Please retype the data that follows, starting at the line containing "information on all" and stopping after the last line.

Page-level text extractions
# # # # # # #

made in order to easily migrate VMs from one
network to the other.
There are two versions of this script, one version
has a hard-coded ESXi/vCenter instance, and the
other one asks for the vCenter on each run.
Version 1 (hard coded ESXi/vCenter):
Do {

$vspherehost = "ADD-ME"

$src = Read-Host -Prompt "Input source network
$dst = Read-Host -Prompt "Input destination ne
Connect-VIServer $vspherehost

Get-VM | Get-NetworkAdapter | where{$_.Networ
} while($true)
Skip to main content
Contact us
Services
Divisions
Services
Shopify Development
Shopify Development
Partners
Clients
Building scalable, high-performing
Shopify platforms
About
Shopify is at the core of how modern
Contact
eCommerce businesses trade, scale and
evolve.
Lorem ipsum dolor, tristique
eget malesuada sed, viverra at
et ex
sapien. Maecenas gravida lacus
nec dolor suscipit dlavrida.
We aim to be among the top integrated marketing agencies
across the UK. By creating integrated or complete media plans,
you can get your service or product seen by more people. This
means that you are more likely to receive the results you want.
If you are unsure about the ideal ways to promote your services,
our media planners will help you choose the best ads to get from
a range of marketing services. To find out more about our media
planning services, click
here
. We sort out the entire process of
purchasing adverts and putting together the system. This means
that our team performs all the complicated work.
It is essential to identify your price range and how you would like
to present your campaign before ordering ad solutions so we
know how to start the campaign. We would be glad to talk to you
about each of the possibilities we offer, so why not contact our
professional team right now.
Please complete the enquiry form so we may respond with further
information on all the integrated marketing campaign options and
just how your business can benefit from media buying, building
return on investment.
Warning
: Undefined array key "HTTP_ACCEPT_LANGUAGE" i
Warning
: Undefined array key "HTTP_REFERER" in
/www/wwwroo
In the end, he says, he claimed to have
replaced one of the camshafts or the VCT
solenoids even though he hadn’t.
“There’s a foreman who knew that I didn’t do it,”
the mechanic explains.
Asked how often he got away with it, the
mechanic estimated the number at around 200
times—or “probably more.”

# # # # # # #

— ANSWER TO THIS TASK —
information on all the integrated marketing campaign options and
just how your business can benefit from media buying, building
return on investment.
Warning
: Undefined array key "HTTP_ACCEPT_LANGUAGE" i
Warning
: Undefined array key "HTTP_REFERER" in
/www/wwwroo
In the end, he says, he claimed to have
replaced one of the camshafts or the VCT
solenoids even though he hadn’t.
“There’s a foreman who knew that I didn’t do it,”
the mechanic explains.
Asked how often he got away with it, the
mechanic estimated the number at around 200
times—or “probably more.”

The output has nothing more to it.